Richard More

Personal information
- Full name: Richard Edwardes More
- Born: 3 January 1879 Bishop's Castle, Shropshire, England
- Died: 24 November 1936 (aged 57) Cairo, Egypt
- Batting: Right-handed
- Bowling: Right-arm medium
- Role: All-rounder

Domestic team information
- 1898–1901: Oxford University
- 1901–1910: Middlesex
- 1901–1904: Gentlemen of England
- 1901: BJT Bosanquet's XI
- 1905: MCC
- 1914: GJV Weigall's XI
- FC debut: 19 May 1898 Oxford University v MCC
- Last FC: 15 June 1914 GJV Weigall's XI v Oxford University

Career statistics
| Competition | First-class |
| Matches | 57 |
| Runs scored | 1,671 |
| Batting average | 20.88 |
| 100s/50s | 3/6 |
| Top score | 133 |
| Balls bowled | 7417 |
| Wickets | 124 |
| Bowling average | 27.67 |
| 5 wickets in innings | 4 |
| 10 wickets in match | 2 |
| Best bowling | 6/28 |
| Catches/stumpings | 38/– |
- Source: CricketArchive, 20 April 2008

= Richard More (cricketer) =

English cricketer (1879–1936)

Richard Edwardes More (3 January 1879 – 24 November 1936) was an English cricketer. A right-handed batsman and right-arm medium pace bowler, he played first-class cricket for Oxford University and Middlesex, amongst others, and later played for the Egypt national cricket team while he was working for the Sudan Civil Service.

==Biography==
Richard More was a son of Robert Jasper More, a barrister and politician. He was educated at Westminster School, where he captained the cricket and football teams. He then went up to Christ Church, Oxford, and made his first-class debut for the university cricket team against the Marylebone Cricket Club (MCC) during the 1898 English cricket season. He also played a first-class match for the university against Essex that year.

He did not play for the university in 1899 and returned to the side for the 1900 season when he played matches against Surrey, Sussex and the MCC before gaining his blue when playing against Cambridge University at Lord's.

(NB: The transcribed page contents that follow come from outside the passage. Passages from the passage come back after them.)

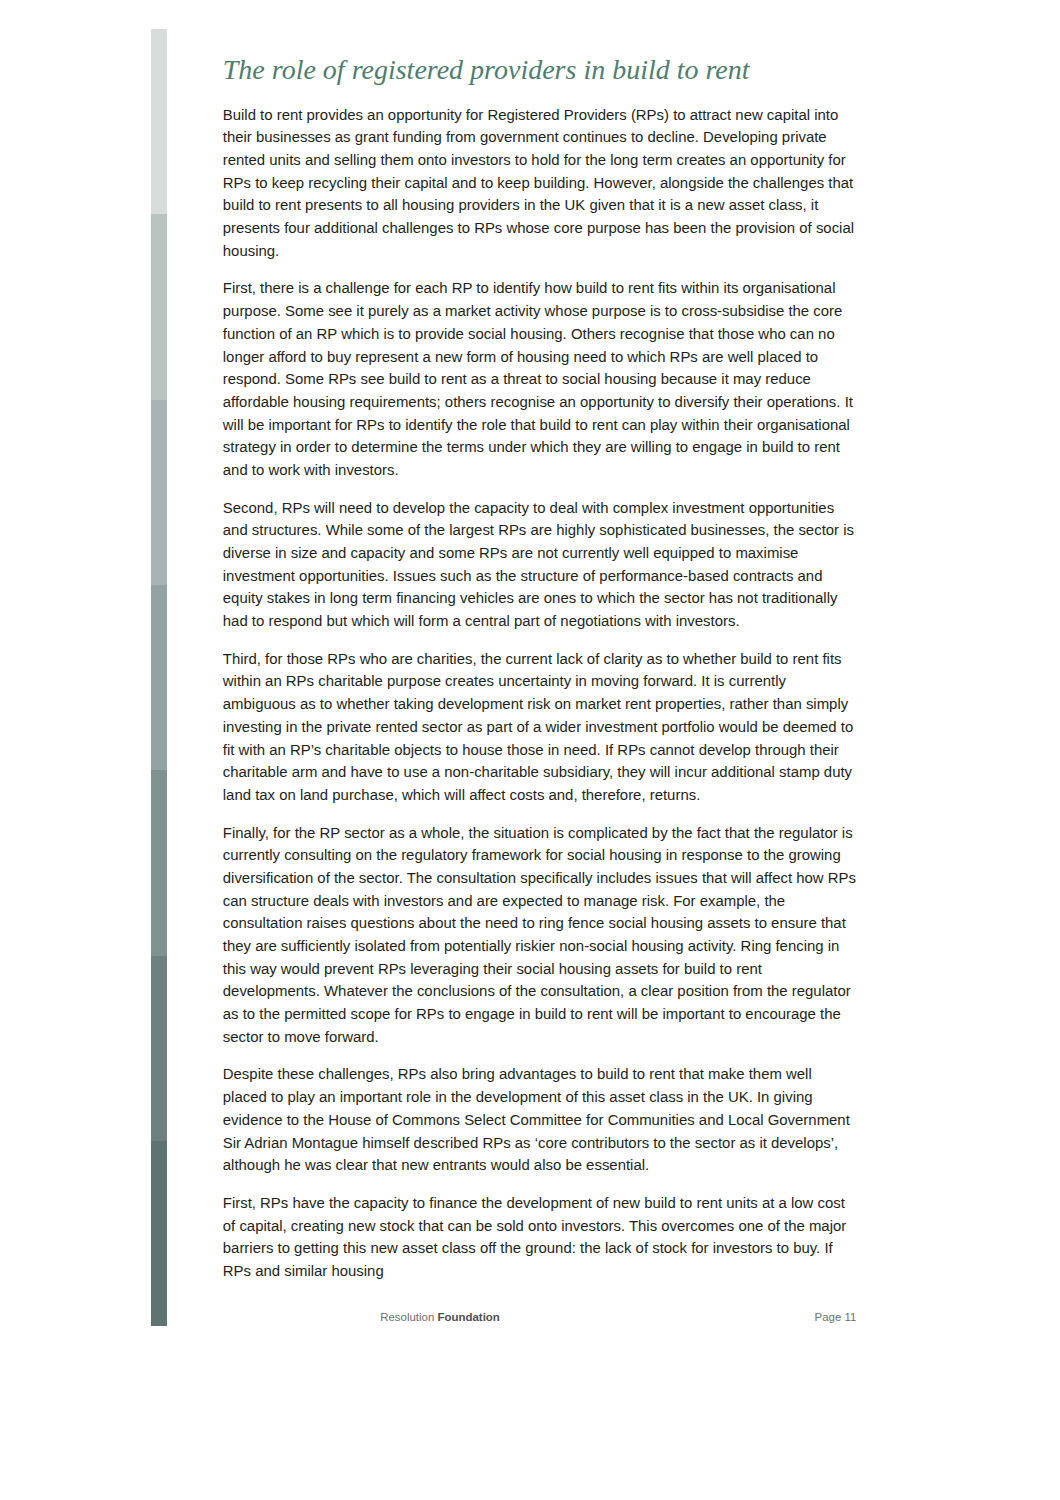The role of registered providers in build to rent
Build to rent provides an opportunity for Registered Providers (RPs) to attract new capital into their businesses as grant funding from government continues to decline. Developing private rented units and selling them onto investors to hold for the long term creates an opportunity for RPs to keep recycling their capital and to keep building. However, alongside the challenges that build to rent presents to all housing providers in the UK given that it is a new asset class, it presents four additional challenges to RPs whose core purpose has been the provision of social housing.
First, there is a challenge for each RP to identify how build to rent fits within its organisational purpose. Some see it purely as a market activity whose purpose is to cross-subsidise the core function of an RP which is to provide social housing. Others recognise that those who can no longer afford to buy represent a new form of housing need to which RPs are well placed to respond. Some RPs see build to rent as a threat to social housing because it may reduce affordable housing requirements; others recognise an opportunity to diversify their operations. It will be important for RPs to identify the role that build to rent can play within their organisational strategy in order to determine the terms under which they are willing to engage in build to rent and to work with investors.
Second, RPs will need to develop the capacity to deal with complex investment opportunities and structures. While some of the largest RPs are highly sophisticated businesses, the sector is diverse in size and capacity and some RPs are not currently well equipped to maximise investment opportunities. Issues such as the structure of performance-based contracts and equity stakes in long term financing vehicles are ones to which the sector has not traditionally had to respond but which will form a central part of negotiations with investors.
Third, for those RPs who are charities, the current lack of clarity as to whether build to rent fits within an RPs charitable purpose creates uncertainty in moving forward. It is currently ambiguous as to whether taking development risk on market rent properties, rather than simply investing in the private rented sector as part of a wider investment portfolio would be deemed to fit with an RP’s charitable objects to house those in need. If RPs cannot develop through their charitable arm and have to use a non-charitable subsidiary, they will incur additional stamp duty land tax on land purchase, which will affect costs and, therefore, returns.
Finally, for the RP sector as a whole, the situation is complicated by the fact that the regulator is currently consulting on the regulatory framework for social housing in response to the growing diversification of the sector. The consultation specifically includes issues that will affect how RPs can structure deals with investors and are expected to manage risk. For example, the consultation raises questions about the need to ring fence social housing assets to ensure that they are sufficiently isolated from potentially riskier non-social housing activity. Ring fencing in this way would prevent RPs leveraging their social housing assets for build to rent developments. Whatever the conclusions of the consultation, a clear position from the regulator as to the permitted scope for RPs to engage in build to rent will be important to encourage the sector to move forward.
Despite these challenges, RPs also bring advantages to build to rent that make them well placed to play an important role in the development of this asset class in the UK. In giving evidence to the House of Commons Select Committee for Communities and Local Government Sir Adrian Montague himself described RPs as ‘core contributors to the sector as it develops’, although he was clear that new entrants would also be essential.
First, RPs have the capacity to finance the development of new build to rent units at a low cost of capital, creating new stock that can be sold onto investors. This overcomes one of the major barriers to getting this new asset class off the ground: the lack of stock for investors to buy. If RPs and similar housing
Resolution Foundation Page 11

He played eight first-class matches for the university side in 1901 in addition to a non-first-class match against Dublin University in Dublin. He made his debut for Middlesex that year, when he played a County Championship match against Nottinghamshire. He played thirteen further County Championship matches that season, also playing in the Gentlemen v Players match. He then toured North America with a team captained by Bernard Bosanquet, playing two first-class matches against Philadelphia.

After not playing first-class cricket in 1902 or 1903, he returned to the Middlesex team for nine County Championship matches in the 1904 season, also playing for the Gentlemen of England against the Players of the South that year. He played two first-class matches for the MCC in 1905 – against Cambridge University and Oxford University.

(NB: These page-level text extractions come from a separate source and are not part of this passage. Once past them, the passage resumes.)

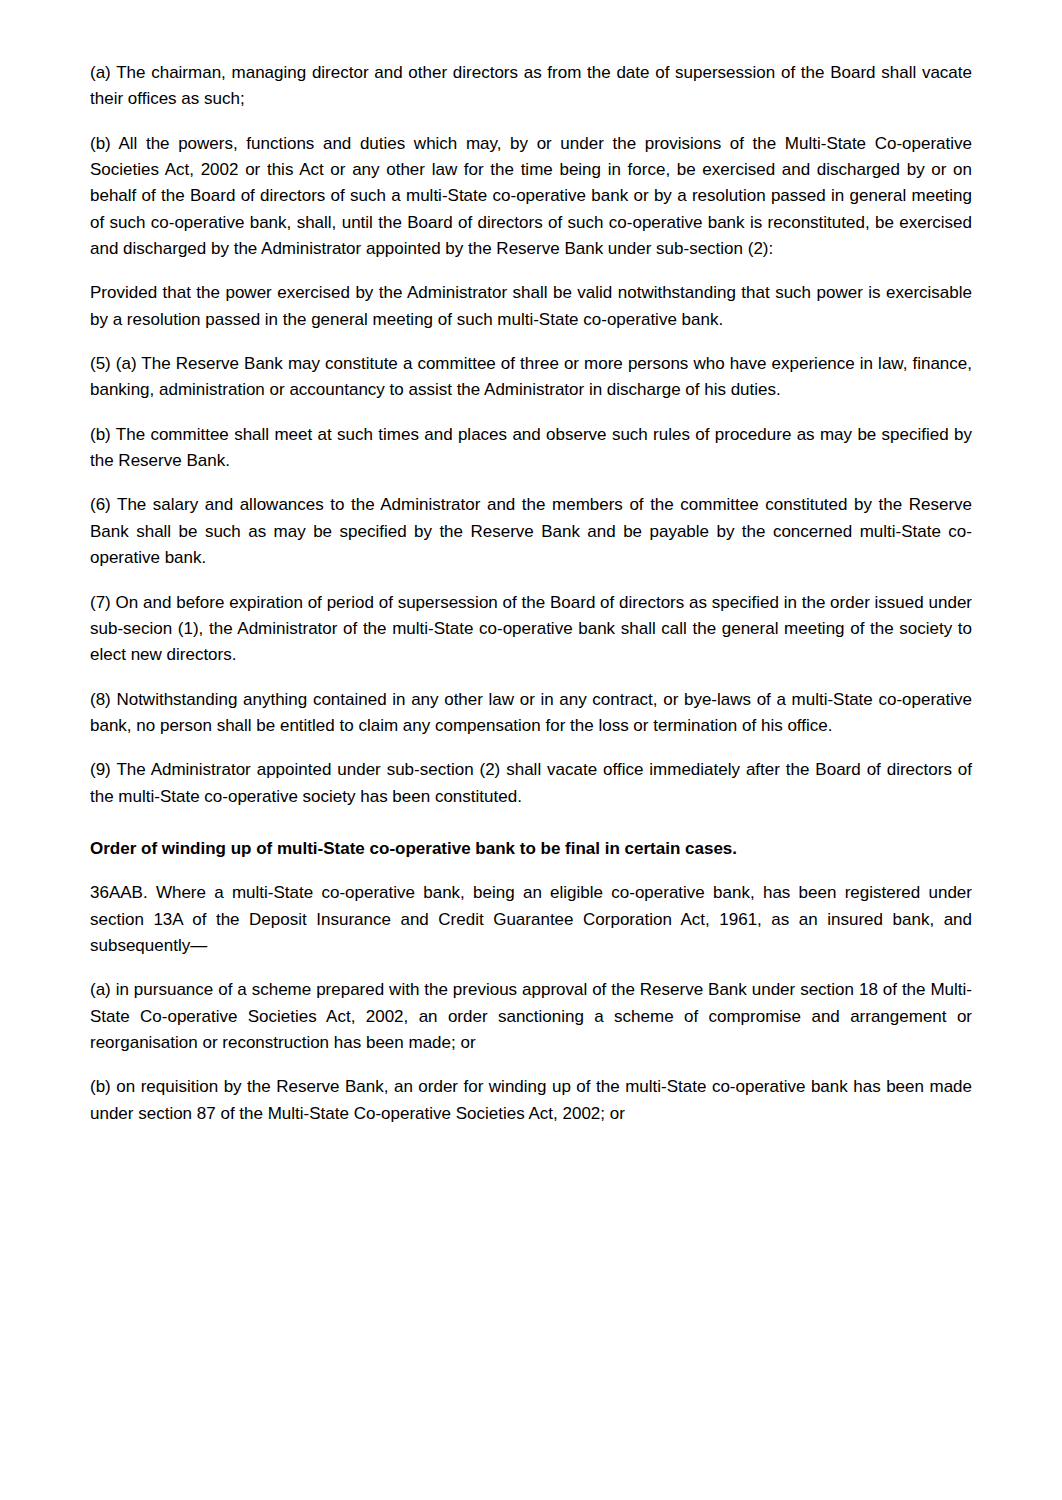(a) The chairman, managing director and other directors as from the date of supersession of the Board shall vacate their offices as such;
(b) All the powers, functions and duties which may, by or under the provisions of the Multi-State Co-operative Societies Act, 2002 or this Act or any other law for the time being in force, be exercised and discharged by or on behalf of the Board of directors of such a multi-State co-operative bank or by a resolution passed in general meeting of such co-operative bank, shall, until the Board of directors of such co-operative bank is reconstituted, be exercised and discharged by the Administrator appointed by the Reserve Bank under sub-section (2):
Provided that the power exercised by the Administrator shall be valid notwithstanding that such power is exercisable by a resolution passed in the general meeting of such multi-State co-operative bank.
(5) (a) The Reserve Bank may constitute a committee of three or more persons who have experience in law, finance, banking, administration or accountancy to assist the Administrator in discharge of his duties.
(b) The committee shall meet at such times and places and observe such rules of procedure as may be specified by the Reserve Bank.
(6) The salary and allowances to the Administrator and the members of the committee constituted by the Reserve Bank shall be such as may be specified by the Reserve Bank and be payable by the concerned multi-State co-operative bank.
(7) On and before expiration of period of supersession of the Board of directors as specified in the order issued under sub-secion (1), the Administrator of the multi-State co-operative bank shall call the general meeting of the society to elect new directors.
(8) Notwithstanding anything contained in any other law or in any contract, or bye-laws of a multi-State co-operative bank, no person shall be entitled to claim any compensation for the loss or termination of his office.
(9) The Administrator appointed under sub-section (2) shall vacate office immediately after the Board of directors of the multi-State co-operative society has been constituted.
Order of winding up of multi-State co-operative bank to be final in certain cases.
36AAB. Where a multi-State co-operative bank, being an eligible co-operative bank, has been registered under section 13A of the Deposit Insurance and Credit Guarantee Corporation Act, 1961, as an insured bank, and subsequently—
(a) in pursuance of a scheme prepared with the previous approval of the Reserve Bank under section 18 of the Multi-State Co-operative Societies Act, 2002, an order sanctioning a scheme of compromise and arrangement or reorganisation or reconstruction has been made; or
(b) on requisition by the Reserve Bank, an order for winding up of the multi-State co-operative bank has been made under section 87 of the Multi-State Co-operative Societies Act, 2002; or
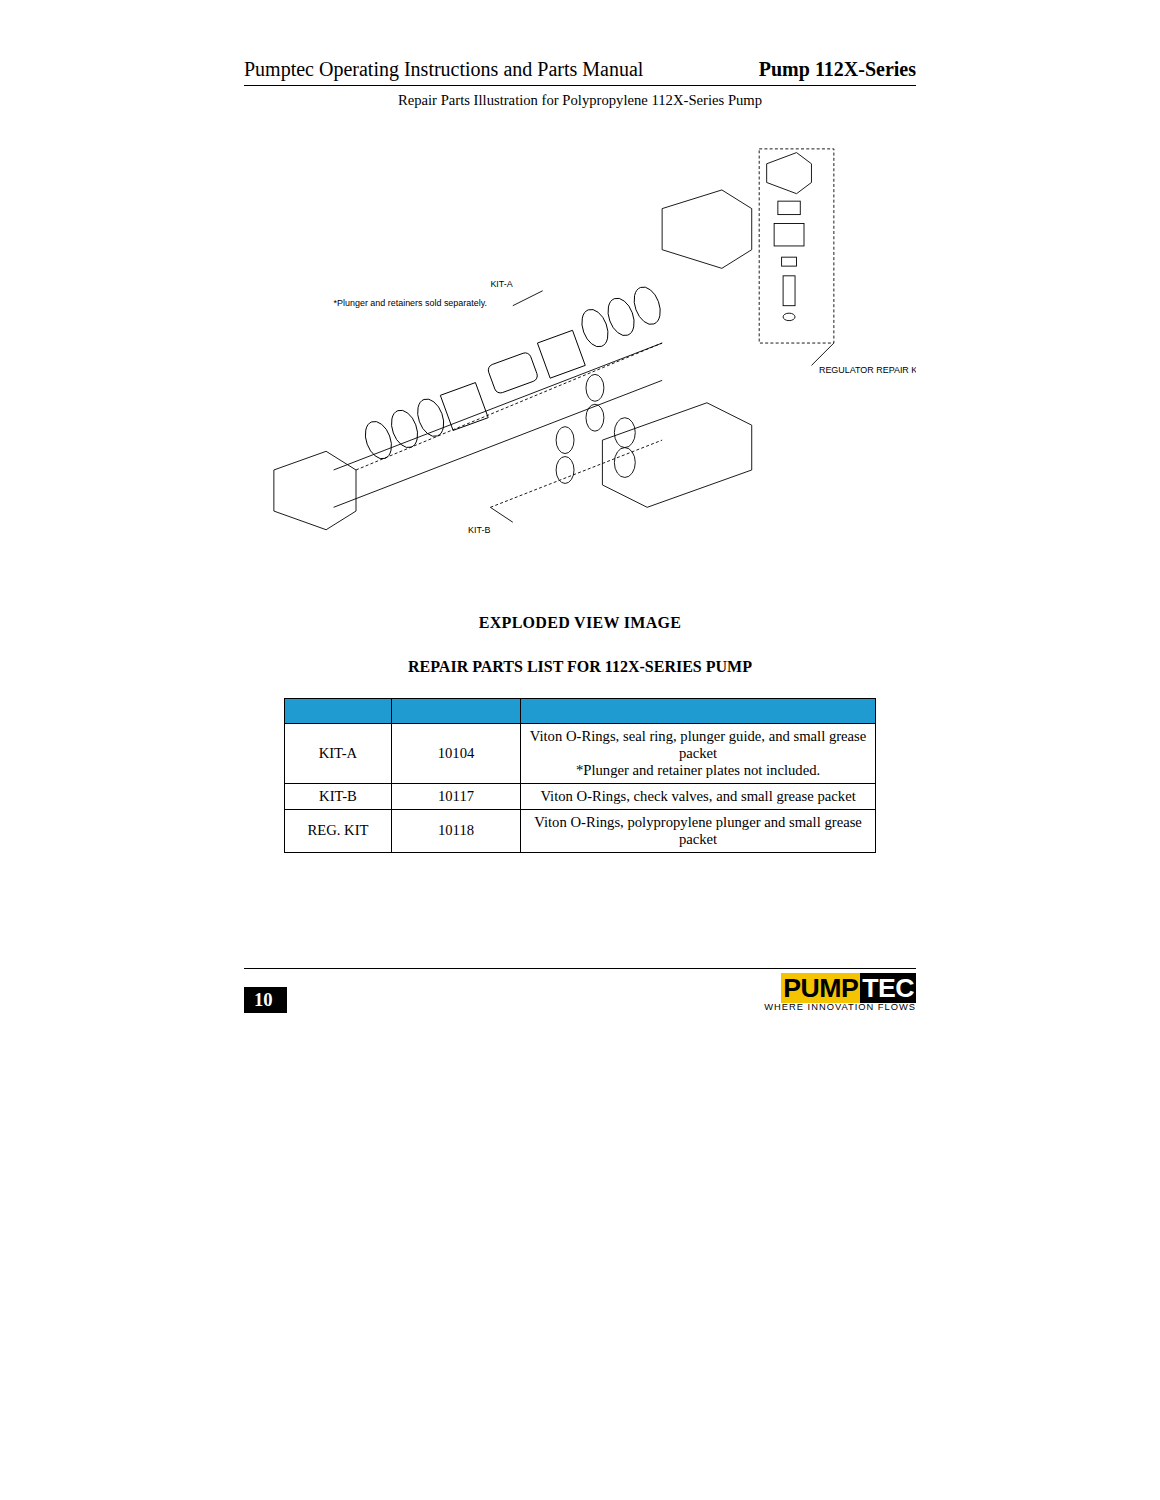Pumptec Operating Instructions and Parts Manual
Pump 112X-Series
Repair Parts Illustration for Polypropylene 112X-Series Pump
EXPLODED VIEW IMAGE
REPAIR PARTS LIST FOR 112X-SERIES PUMP
| KIT-A | 10104 | Viton O-Rings, seal ring, plunger guide, and small grease packet *Plunger and retainer plates not included. |
| KIT-B | 10117 | Viton O-Rings, check valves, and small grease packet |
| REG. KIT | 10118 | Viton O-Rings, polypropylene plunger and small grease packet |
10
PUMP TEC
WHERE INNOVATION FLOWS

He played four County Championship matches for Middlesex during the 1909 season, before his last season in 1910, when he played nine times. In June 1910, he played for the MCC against Belgium and the Netherlands as part of a cricket tournament in Brussels organised as part of the World's Fair that also featured France.

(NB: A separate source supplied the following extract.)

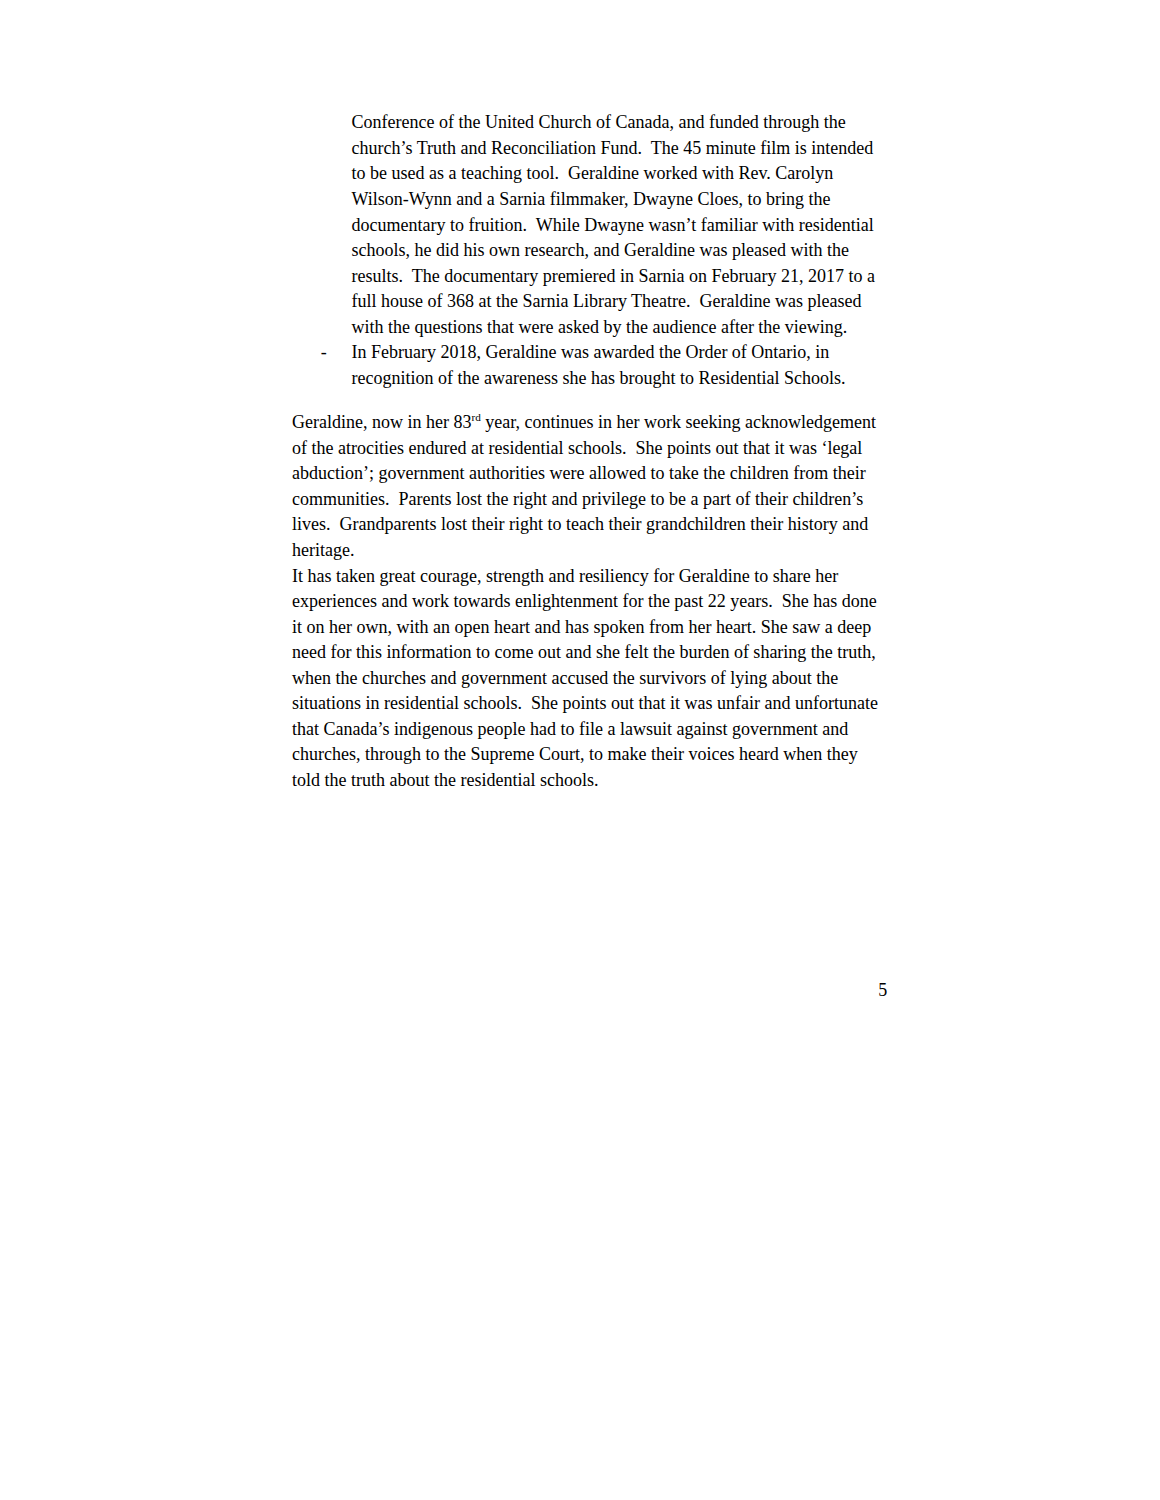Conference of the United Church of Canada, and funded through the church’s Truth and Reconciliation Fund. The 45 minute film is intended to be used as a teaching tool. Geraldine worked with Rev. Carolyn Wilson-Wynn and a Sarnia filmmaker, Dwayne Cloes, to bring the documentary to fruition. While Dwayne wasn’t familiar with residential schools, he did his own research, and Geraldine was pleased with the results. The documentary premiered in Sarnia on February 21, 2017 to a full house of 368 at the Sarnia Library Theatre. Geraldine was pleased with the questions that were asked by the audience after the viewing.
In February 2018, Geraldine was awarded the Order of Ontario, in recognition of the awareness she has brought to Residential Schools.
Geraldine, now in her 83rd year, continues in her work seeking acknowledgement of the atrocities endured at residential schools. She points out that it was ‘legal abduction’; government authorities were allowed to take the children from their communities. Parents lost the right and privilege to be a part of their children’s lives. Grandparents lost their right to teach their grandchildren their history and heritage.
It has taken great courage, strength and resiliency for Geraldine to share her experiences and work towards enlightenment for the past 22 years. She has done it on her own, with an open heart and has spoken from her heart. She saw a deep need for this information to come out and she felt the burden of sharing the truth, when the churches and government accused the survivors of lying about the situations in residential schools. She points out that it was unfair and unfortunate that Canada’s indigenous people had to file a lawsuit against government and churches, through to the Supreme Court, to make their voices heard when they told the truth about the residential schools.
5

in 1901 More joined the Sudan civil service. He came back to England with a combined Egypt/Sudan team to play the MCC at Lord's in 1914. He also played his final first-class match in 1914, playing for GJV Weigall's XI against Oxford University.

He was Governor of Khartoum Province 1913–20 and Sudan agent in Cairo 1920–31. He played two matches for the Egyptian national side in the 1920s, one against Free Foresters in 1927 and another against HM Martineau's XI in 1929.

After the First World War More's name was submitted by the Governor-General of the Sudan among those "whose work in connection with military operations, and the situation in the Sudan created by the War, is deserving of special notice and commendation" and he was appointed OBE. He was appointed CMG in the 1928 Birthday Honours. He was awarded the fourth class of the Order of Osmanieh in 1913 and the third class of the Order of the Nile in 1917, raised to Grand Cordon in 1931.

==Statistics==
In his 57 first-class matches, Richard More scored 1671 runs at an average of 20.88, including three centuries. He took 124 wickets at an average of 27.67, taking five wickets in an innings four times and ten wickets in a match twice.

His top score of 133 was made for Oxford University against Surrey in 1901. His best innings bowling performance of 6/28 was for BJT Bosanquet's XI against Philadelphia on his 1901 tour of North America.